2. I much prefer the low-key synagogue we belong to now rather than the ones of my childhood. Also, The Pinks have to go to the bathroom more times during the short family services than they do the rest of the day combined.
3. Some wacko tried to sue L'Oreal because she dyed her hair brown with its product and then came to the realization that blondes have more fun.
4. Many people show more cleavage at Halloween parties than they do at the pool.
5. Pro Prop 8 demonstrators really get under my skin. I hope their children come out or that their spouses decide to switch genders, like my friend C's husband did.

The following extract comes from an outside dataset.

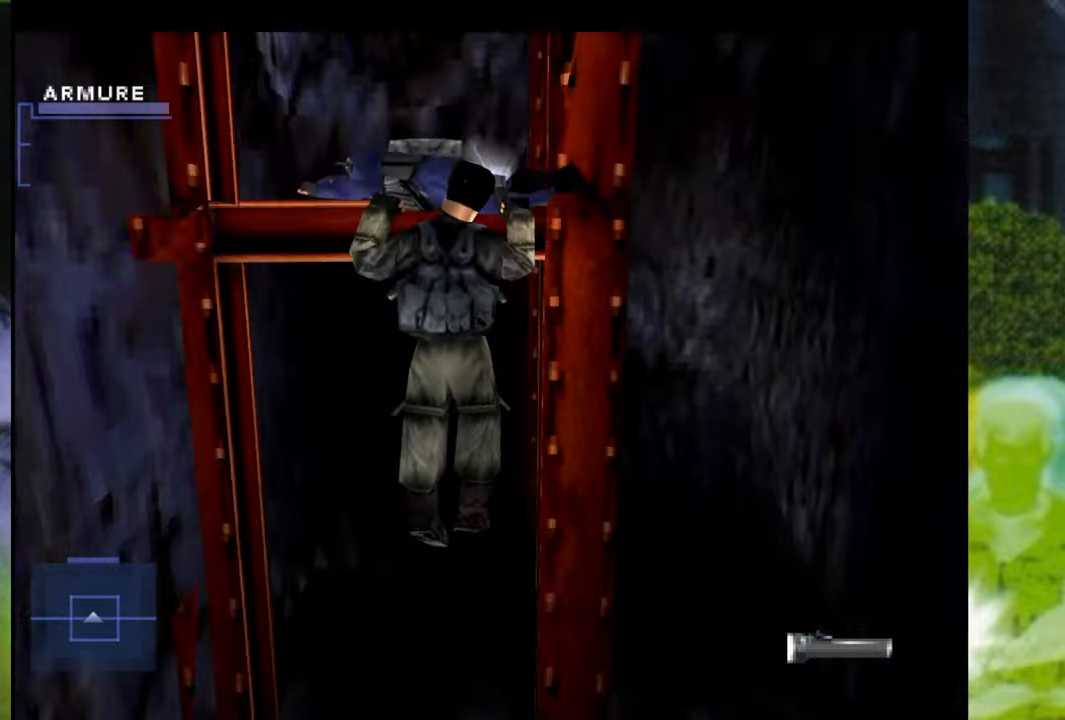
{"buttons": [], "left_stick": "center", "right_stick": "center", "events": [[217, "left_stick", "center"], [351, "Y", "down"], [484, "Y", "up"]]}
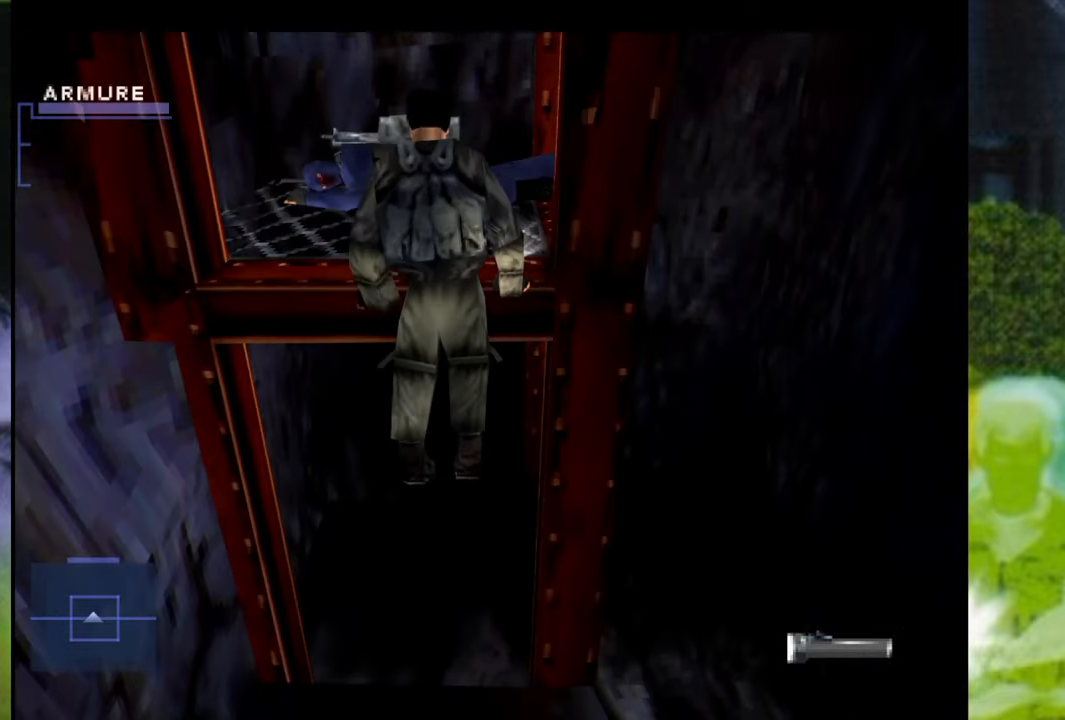
{"buttons": [], "left_stick": "up", "right_stick": "center", "events": [[33, "left_stick", "up"]]}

6. The new school principal did not deliver on her promise eight weeks ago to put temporary computers in Eldest Daughter's classroom to replace the ones that were stolen the first week of school.
7. The season finale of Project Runway was not worth watching because the remaining designers were lame and I'd not be caught dead in their clothes.
8. When I am stressed, I crave warm baked goods like Banana Bread and also eat huge bowls of carb-laden pasta.
9. The owner of the salon where the colorist took me for a ride has not yet responded to the very nice letter I wrote her three ago alerting her to this horrific event. (This post refers to the event, not the real letter I wrote the salon owner which was, trust me on this, really nice.)
10. Having a set of twins makes people think you are an expert in assisted reproduction technologies.